Este era un gato, tan común y corriente, que disfrutaba caminar por la cornisa. Iba con la cola en alto, pavoneándose frente a los otros gatos que lo miraban indiferentes desde sus domesticidades tranquilas. Pero él, soberbio de su pelo y de su cola, creía que todos le envidiaban su osadía y su caminar altanero y convencido.

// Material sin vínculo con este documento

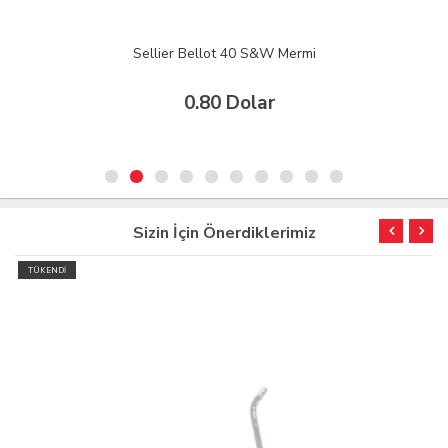
Sellier Bellot 40 S&W Mermi
0.80 Dolar
Sizin İçin Önerdiklerimiz
TÜKENDİ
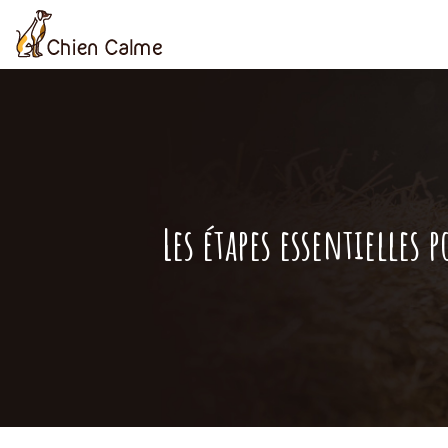
Les étapes essentielles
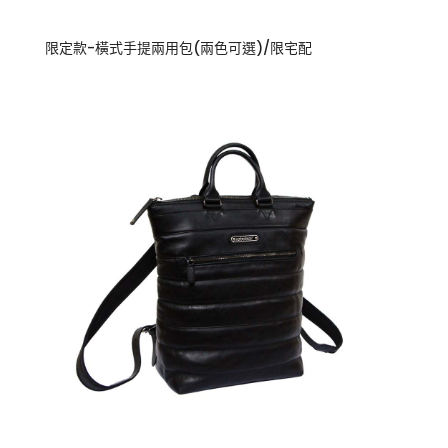
限定款-橫式手提兩用包(兩色可選)/限宅配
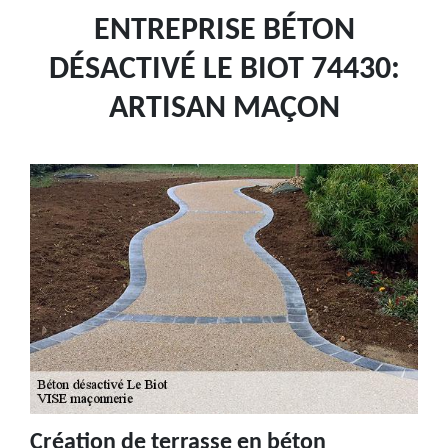
ENTREPRISE BÉTON
DÉSACTIVÉ LE BIOT 74430:
ARTISAN MAÇON
Création de terrasse en béton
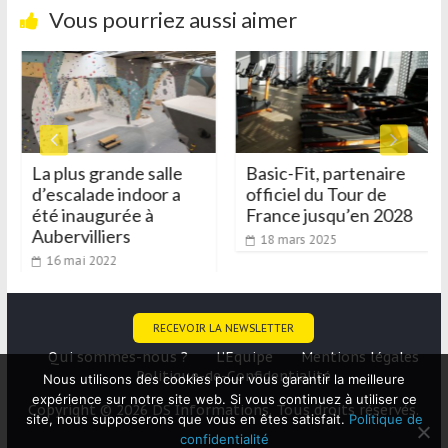
Vous pourriez aussi aimer
La plus grande salle
Basic-Fit, partenaire
d’escalade indoor a
officiel du Tour de
été inaugurée à
France jusqu’en 2028
Aubervilliers
18 mars 2025
16 mai 2022
RECEVOIR LA NEWSLETTER
Qui sommes-nous ?
L’Equipe
Mentions légales
Politique-de-Confidentialité
Nous utilisons des cookies pour vous garantir la meilleure
expérience sur notre site web. Si vous continuez à utiliser ce
Copyright © 2026 DS Informations. Tous droits réservés.
site, nous supposerons que vous en êtes satisfait.
Politique de
confidentialité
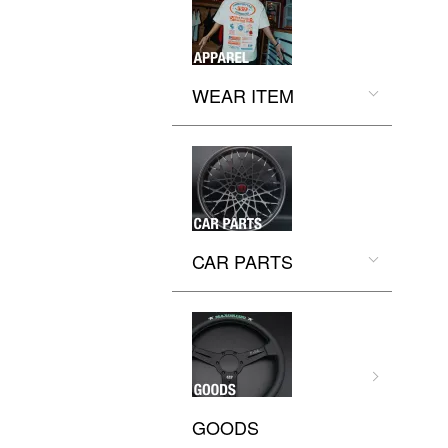
WEAR ITEM
CAR PARTS
GOODS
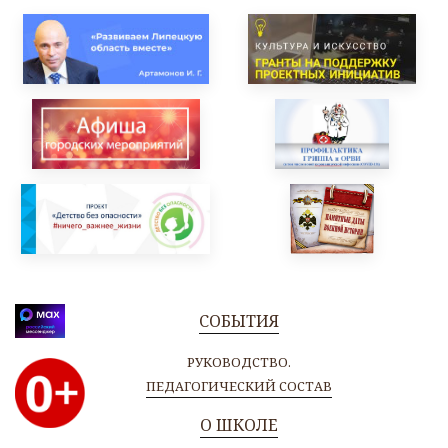
СОБЫТИЯ
РУКОВОДСТВО.
ПЕДАГОГИЧЕСКИЙ СОСТАВ
О ШКОЛЕ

Un día, como era de esperarse, se cayó porque de tanto mirar a los costados dio un paso en falso y resbaló. No le alcanzaron uñas ni agilidades felinas para asirse a nada. Dio vueltas en el aire, intentó ponerse en posición para la caída; pero era tanta la altura, que por más que asumió que caería de patas ―de eso estaba muy convencido, y así fue―, el golpe contra el pavimento le rompió muchísimos huesos y el hocico. Su dueño lo encontró, lo levantó, lo curó; le dio latas de atún y carne frita; le cambió las vendas y le rascó donde le daba comezón.

Mucho tiempo, aún cuando ya se curó, el gato veía la cornisa por la ventana recostado en las piernas de su dueño que le acariciaba el lomo. Un día salió otra vez y paseó por la cornisa sin caerse nunca más. Su dueño lo dio por muerto, al fin y al cabo, es por todos sabido, que los gatos siempre van a morirse lejos de quien sí los extraña.